### [About this exercise]
Collect the lines of the entries where "input" shows up.

^^^^^^^^

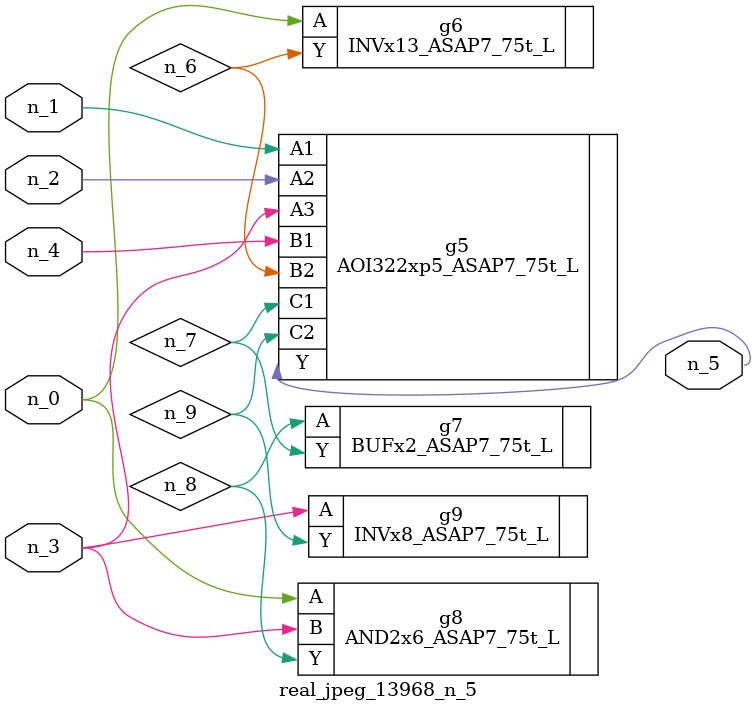
<source format=v>
module real_jpeg_13968_n_5 (n_4, n_0, n_1, n_2, n_3, n_5);

input n_4;
input n_0;
input n_1;
input n_2;
input n_3;

output n_5;

wire n_8;
wire n_6;
wire n_7;
wire n_9;

INVx13_ASAP7_75t_L g6 ( 
.A(n_0),
.Y(n_6)
);

AND2x6_ASAP7_75t_L g8 ( 
.A(n_0),
.B(n_3),
.Y(n_8)
);

AOI322xp5_ASAP7_75t_L g5 ( 
.A1(n_1),
.A2(n_2),
.A3(n_3),
.B1(n_4),
.B2(n_6),
.C1(n_7),
.C2(n_9),
.Y(n_5)
);

INVx8_ASAP7_75t_L g9 ( 
.A(n_3),
.Y(n_9)
);

BUFx2_ASAP7_75t_L g7 ( 
.A(n_8),
.Y(n_7)
);


endmodule
</source>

^^^^^^^^

### [Solution for this exercise]
input n_4;
input n_0;
input n_1;
input n_2;
input n_3;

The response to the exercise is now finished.